Falling Footfall – A Result of Failing Policies
The very disappointing news that the footfall in Northampton in the last year has fallen by 6.41% against a forecast increase target of 2% effectively missing their target by 8.41% alongside the huge increase in the number of vacant properties in the Town Centre from 45 in 2010 to 77 in 2011 raises very serious concerns and questions about the future.
The fall in the number of visitors to Northampton in the last year also has to be put into context with the 2.2% increase in 2010 when arguably the impact of the worldwide banking crisis and economic downturn was supposed to have reached its peak.
What of course it illustrates that the Conservative – Liberal Democrat Governments “we have an economic strategy and policies to revive the economy and reduce national borrowing” policies, that they still maintain is working, is as Labour have been saying for some time simply not working, with borrowing at an all-time high, the interest on the national debt increasing and the economy in recession which is being reflected in the high streets and town centres up and down the country.
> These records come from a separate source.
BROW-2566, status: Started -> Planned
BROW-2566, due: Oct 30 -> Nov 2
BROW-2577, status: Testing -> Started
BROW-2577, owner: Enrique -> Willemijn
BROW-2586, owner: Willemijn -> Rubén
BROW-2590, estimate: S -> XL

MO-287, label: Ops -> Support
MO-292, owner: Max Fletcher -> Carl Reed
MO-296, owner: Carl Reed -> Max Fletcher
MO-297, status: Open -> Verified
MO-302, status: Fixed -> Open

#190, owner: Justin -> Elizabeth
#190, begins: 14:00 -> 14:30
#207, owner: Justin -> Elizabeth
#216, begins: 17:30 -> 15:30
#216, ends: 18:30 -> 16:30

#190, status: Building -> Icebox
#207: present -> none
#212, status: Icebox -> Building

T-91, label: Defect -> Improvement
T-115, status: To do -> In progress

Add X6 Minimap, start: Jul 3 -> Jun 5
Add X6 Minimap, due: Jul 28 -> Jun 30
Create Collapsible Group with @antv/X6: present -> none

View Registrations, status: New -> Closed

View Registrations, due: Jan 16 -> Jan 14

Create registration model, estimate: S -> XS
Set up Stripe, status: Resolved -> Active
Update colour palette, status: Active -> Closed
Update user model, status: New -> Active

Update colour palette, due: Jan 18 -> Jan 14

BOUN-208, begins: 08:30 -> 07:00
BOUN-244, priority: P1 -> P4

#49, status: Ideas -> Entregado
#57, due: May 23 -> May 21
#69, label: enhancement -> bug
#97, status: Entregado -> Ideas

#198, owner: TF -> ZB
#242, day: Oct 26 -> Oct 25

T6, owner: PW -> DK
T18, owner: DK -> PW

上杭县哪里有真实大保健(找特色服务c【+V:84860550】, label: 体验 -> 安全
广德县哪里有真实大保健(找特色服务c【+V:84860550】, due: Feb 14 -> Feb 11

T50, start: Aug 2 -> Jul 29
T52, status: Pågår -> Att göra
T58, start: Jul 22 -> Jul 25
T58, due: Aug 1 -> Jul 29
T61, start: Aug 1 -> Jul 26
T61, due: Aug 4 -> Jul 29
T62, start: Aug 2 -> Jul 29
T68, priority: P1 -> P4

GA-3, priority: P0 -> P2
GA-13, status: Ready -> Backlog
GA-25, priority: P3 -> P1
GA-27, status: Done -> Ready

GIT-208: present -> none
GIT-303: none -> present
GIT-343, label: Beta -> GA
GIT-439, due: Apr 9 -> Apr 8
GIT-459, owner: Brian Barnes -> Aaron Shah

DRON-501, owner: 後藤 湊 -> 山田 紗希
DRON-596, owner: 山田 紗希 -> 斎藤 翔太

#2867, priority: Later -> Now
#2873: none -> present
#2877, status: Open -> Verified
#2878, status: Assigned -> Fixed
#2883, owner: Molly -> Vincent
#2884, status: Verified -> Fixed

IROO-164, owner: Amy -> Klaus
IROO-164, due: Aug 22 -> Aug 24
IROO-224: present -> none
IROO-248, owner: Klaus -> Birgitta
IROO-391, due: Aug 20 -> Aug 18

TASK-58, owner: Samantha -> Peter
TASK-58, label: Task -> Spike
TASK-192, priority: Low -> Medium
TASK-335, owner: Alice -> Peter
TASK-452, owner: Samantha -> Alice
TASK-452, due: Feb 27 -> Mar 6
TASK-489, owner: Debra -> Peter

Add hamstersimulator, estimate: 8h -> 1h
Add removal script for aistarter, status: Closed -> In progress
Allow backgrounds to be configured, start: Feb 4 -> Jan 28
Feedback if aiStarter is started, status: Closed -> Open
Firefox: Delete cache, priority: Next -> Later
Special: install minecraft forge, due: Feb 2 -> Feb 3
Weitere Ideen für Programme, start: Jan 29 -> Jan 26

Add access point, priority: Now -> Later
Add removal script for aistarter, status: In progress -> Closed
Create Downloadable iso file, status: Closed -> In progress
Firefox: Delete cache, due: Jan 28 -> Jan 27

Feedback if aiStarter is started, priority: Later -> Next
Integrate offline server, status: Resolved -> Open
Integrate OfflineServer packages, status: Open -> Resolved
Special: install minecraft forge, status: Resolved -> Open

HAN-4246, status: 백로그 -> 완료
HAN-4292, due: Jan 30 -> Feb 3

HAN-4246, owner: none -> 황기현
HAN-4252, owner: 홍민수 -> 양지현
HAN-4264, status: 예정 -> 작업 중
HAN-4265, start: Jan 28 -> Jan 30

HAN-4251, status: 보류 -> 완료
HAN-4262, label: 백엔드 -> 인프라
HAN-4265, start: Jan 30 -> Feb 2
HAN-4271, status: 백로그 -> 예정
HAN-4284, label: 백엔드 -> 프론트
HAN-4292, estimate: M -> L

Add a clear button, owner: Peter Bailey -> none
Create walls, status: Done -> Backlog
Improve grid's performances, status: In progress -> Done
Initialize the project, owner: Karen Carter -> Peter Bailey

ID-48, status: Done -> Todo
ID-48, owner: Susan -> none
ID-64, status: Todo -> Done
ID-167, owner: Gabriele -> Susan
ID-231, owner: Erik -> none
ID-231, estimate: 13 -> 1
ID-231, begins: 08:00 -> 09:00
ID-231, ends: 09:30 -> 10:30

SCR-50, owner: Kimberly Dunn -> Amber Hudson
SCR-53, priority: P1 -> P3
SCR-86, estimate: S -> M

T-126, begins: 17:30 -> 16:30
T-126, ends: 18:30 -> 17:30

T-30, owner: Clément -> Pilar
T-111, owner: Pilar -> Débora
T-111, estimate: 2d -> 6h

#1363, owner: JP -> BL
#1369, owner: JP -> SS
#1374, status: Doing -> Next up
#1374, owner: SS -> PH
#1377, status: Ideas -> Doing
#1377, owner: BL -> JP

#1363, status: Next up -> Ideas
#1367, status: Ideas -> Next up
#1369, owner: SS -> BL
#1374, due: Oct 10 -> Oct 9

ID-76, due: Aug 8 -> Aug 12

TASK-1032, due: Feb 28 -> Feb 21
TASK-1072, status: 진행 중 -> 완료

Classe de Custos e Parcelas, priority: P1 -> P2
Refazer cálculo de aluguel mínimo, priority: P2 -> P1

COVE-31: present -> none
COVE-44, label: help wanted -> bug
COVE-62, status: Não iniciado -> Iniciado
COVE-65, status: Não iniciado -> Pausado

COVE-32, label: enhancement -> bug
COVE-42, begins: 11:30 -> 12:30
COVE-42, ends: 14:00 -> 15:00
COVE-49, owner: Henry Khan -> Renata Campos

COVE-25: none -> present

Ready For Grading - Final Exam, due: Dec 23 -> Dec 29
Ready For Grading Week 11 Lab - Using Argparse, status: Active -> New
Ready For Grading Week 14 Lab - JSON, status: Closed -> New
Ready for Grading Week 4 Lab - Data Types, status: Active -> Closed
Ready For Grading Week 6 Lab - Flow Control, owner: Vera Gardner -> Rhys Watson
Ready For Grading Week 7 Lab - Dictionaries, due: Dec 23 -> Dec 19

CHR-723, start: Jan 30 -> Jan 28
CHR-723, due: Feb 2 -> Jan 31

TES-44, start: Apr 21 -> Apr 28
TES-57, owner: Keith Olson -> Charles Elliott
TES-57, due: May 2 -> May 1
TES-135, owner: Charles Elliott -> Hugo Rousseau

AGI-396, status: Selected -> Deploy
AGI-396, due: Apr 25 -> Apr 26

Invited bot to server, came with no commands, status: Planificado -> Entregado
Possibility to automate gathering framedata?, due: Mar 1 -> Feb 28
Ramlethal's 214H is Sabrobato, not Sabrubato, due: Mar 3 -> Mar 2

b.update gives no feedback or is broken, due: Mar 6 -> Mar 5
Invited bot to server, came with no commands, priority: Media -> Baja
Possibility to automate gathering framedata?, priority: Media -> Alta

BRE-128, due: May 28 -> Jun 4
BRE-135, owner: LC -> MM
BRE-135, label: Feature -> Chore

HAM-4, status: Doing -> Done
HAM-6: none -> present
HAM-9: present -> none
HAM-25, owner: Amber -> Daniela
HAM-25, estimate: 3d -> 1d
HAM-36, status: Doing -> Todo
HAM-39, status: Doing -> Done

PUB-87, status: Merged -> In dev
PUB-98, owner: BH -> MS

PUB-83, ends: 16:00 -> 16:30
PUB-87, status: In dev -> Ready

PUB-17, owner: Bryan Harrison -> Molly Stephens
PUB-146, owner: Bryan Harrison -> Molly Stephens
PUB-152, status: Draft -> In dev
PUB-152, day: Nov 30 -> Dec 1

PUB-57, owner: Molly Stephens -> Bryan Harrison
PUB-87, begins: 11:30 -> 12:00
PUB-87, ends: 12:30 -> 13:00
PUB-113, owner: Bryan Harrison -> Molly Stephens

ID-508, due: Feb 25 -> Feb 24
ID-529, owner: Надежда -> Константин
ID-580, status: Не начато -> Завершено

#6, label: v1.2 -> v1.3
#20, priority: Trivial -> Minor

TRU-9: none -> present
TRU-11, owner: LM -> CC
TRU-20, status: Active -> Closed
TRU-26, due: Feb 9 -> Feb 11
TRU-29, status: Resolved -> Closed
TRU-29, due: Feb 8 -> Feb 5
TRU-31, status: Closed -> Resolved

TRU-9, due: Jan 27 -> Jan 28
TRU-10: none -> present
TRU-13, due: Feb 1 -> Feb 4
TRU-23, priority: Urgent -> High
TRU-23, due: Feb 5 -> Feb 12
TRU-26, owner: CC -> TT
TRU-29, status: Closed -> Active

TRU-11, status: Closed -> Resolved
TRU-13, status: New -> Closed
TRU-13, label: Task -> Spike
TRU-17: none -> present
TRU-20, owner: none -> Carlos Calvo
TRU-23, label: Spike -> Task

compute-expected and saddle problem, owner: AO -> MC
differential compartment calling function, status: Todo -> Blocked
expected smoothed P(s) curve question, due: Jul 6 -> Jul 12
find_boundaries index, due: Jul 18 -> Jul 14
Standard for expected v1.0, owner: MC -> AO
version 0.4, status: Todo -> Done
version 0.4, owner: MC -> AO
Northampton is a barometer and typical example of the failure of the national coalition parties to invest in growth and employment.
The recently published results by the Borough Council also begs the question why the Cabinet Member for Regeneration Planning and Enterprise said in his January report to full Council that,
“Footfall figures for November 2011 show an increase of around 1.6% in comparison with 2010”.
and again in his report in March this year that,
“December footfall figures for the Town Centre were up more than 8% on the previous year, building on the trend identified in November. This is the result of the administration’s priority to support town centre businesses with more visitor attractions and events”
It may of course be that the number of visitors did increase in November and December and I distinctly remember that when it was asked if the milder December weather in 2011 compared with the extreme weather in 2010 had perhaps contributed to more people coming to the town the response from Cllr Tim Hadland was very clear, memorable and unequivocal,
“the people of Northampton are a tough breed and the weather conditions would not have put them off, the increase in visitors was entirely down to the Conservative administration’s policies”
I agree about the strength of character of the people of Northampton which is why they should not be taken for granted or treated with contempt as the Conservatives continually demonstrate is their approach, but importantly if we are being told that any success is entirely down to the administration’s policies then conversely any failure has also to be put down to the same policies.
Effectively it appears that in the 12 months to April this year people visiting the town was up in November and December and down the rest of the year.
Those who have been following the Legal and General Grosvenor Centre issue will obviously be asking if and what influence the reduced numbers of people visiting Northampton had on their decision to stop work on the Grosvenor Development plans.
It will also raise the question from those who have argued that should the Council revisit the whole of the Central Area Action Plan with seventy-seven vacant properties in the town.
It is an argument that will continue until a resolution of the Grosvenor Centre issues is found.
On the positive side we know that the footfall figures in Northampton town centre are calculated using cameras in the Market Square and Abington Street and that the figures are compiled for Northampton Borough Council’s town centre team by an independent company, Springboard, who operate footfall cameras in hundreds of town centres, shopping centres and retail parks around the country, so at least they are reliable.
I can’t help wondering though if the thousands of primary school children who lined the Market Square and Abington Street for the fantastic Olympic Torch event will be counted as “footfall” in the July figures.
Of course, and I have argued this on many occasions it is not necessarily the footfall that is all important but the number of bags that people are carrying when moving around the town centre having purchased goods from the hard pressed retailers.
The decline in the number of visitors to Northampton are a major cause of concern impacting on the whole of the Borough and one that has to be given priority in order to support the excellent work being carried out by the Town Centre BID and prevent the town from entering into terminal decline.
It is time the Borough and County Council Conservatives started to take Northampton as the County Town seriously and set about making it a place where people want to invest and where people want to come and spend their time and money.